> BRIEF: Once the line containing "G04 #@! TF.CreationDate,2025-01-01T11:48:34+09:00*" is located, give it again exactly, together with each line that follows it to the end of the entries, and add nothing else.

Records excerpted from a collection
BEGIN

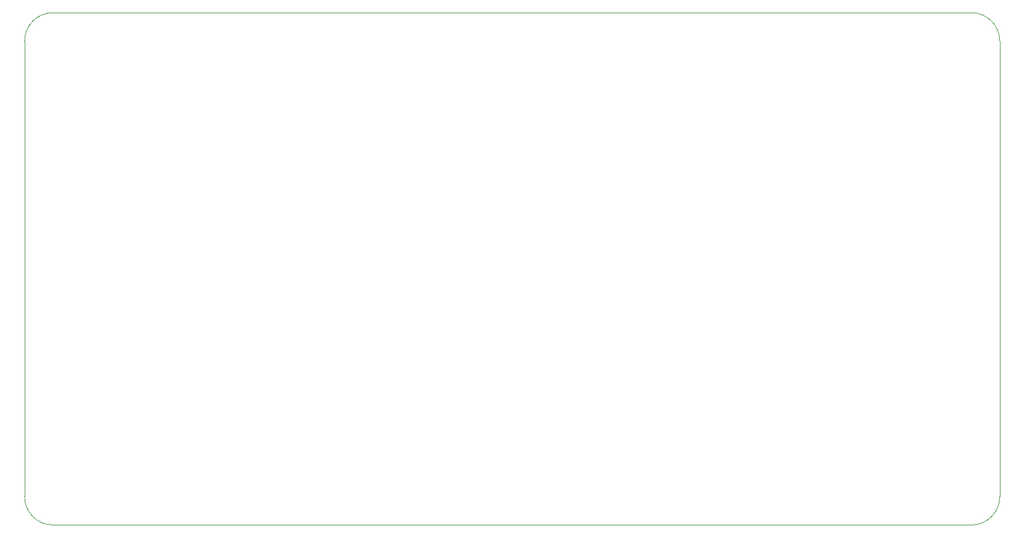
<source format=gm1>
G04 #@! TF.GenerationSoftware,KiCad,Pcbnew,8.0.5*
G04 #@! TF.CreationDate,2025-01-01T11:48:34+09:00*
G04 #@! TF.ProjectId,NERD-HPC,4e455244-2d48-4504-932e-6b696361645f,rev?*
G04 #@! TF.SameCoordinates,Original*
G04 #@! TF.FileFunction,Profile,NP*
%FSLAX46Y46*%
G04 Gerber Fmt 4.6, Leading zero omitted, Abs format (unit mm)*
G04 Created by KiCad (PCBNEW 8.0.5) date 2025-01-01 11:48:34*
%MOMM*%
%LPD*%
G01*
G04 APERTURE LIST*
G04 #@! TA.AperFunction,Profile*
%ADD10C,0.050000*%
G04 #@! TD*
G04 APERTURE END LIST*
D10*
X93000000Y-145000000D02*
G75*
G02*
X89000000Y-141000000I0J4000000D01*
G01*
X222000000Y-73000000D02*
X93000000Y-73000000D01*
X222000000Y-73000000D02*
G75*
G02*
X226000000Y-77000000I0J-4000000D01*
G01*
X89000000Y-77000000D02*
G75*
G02*
X93000000Y-73000000I4000000J0D01*
G01*
X226000000Y-141000000D02*
X226000000Y-77000000D01*
X93000000Y-145000000D02*
X222000000Y-145000000D01*
X89000000Y-77000000D02*
X89000000Y-141000000D01*
X226000000Y-141000000D02*
G75*
G02*
X222000000Y-145000000I-4000000J0D01*
G01*
M02*

</source>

END

> EXPECTED ANSWER:
G04 #@! TF.CreationDate,2025-01-01T11:48:34+09:00*
G04 #@! TF.ProjectId,NERD-HPC,4e455244-2d48-4504-932e-6b696361645f,rev?*
G04 #@! TF.SameCoordinates,Original*
G04 #@! TF.FileFunction,Profile,NP*
%FSLAX46Y46*%
G04 Gerber Fmt 4.6, Leading zero omitted, Abs format (unit mm)*
G04 Created by KiCad (PCBNEW 8.0.5) date 2025-01-01 11:48:34*
%MOMM*%
%LPD*%
G01*
G04 APERTURE LIST*
G04 #@! TA.AperFunction,Profile*
%ADD10C,0.050000*%
G04 #@! TD*
G04 APERTURE END LIST*
D10*
X93000000Y-145000000D02*
G75*
G02*
X89000000Y-141000000I0J4000000D01*
G01*
X222000000Y-73000000D02*
X93000000Y-73000000D01*
X222000000Y-73000000D02*
G75*
G02*
X226000000Y-77000000I0J-4000000D01*
G01*
X89000000Y-77000000D02*
G75*
G02*
X93000000Y-73000000I4000000J0D01*
G01*
X226000000Y-141000000D02*
X226000000Y-77000000D01*
X93000000Y-145000000D02*
X222000000Y-145000000D01*
X89000000Y-77000000D02*
X89000000Y-141000000D01*
X226000000Y-141000000D02*
G75*
G02*
X222000000Y-145000000I-4000000J0D01*
G01*
M02*

</source>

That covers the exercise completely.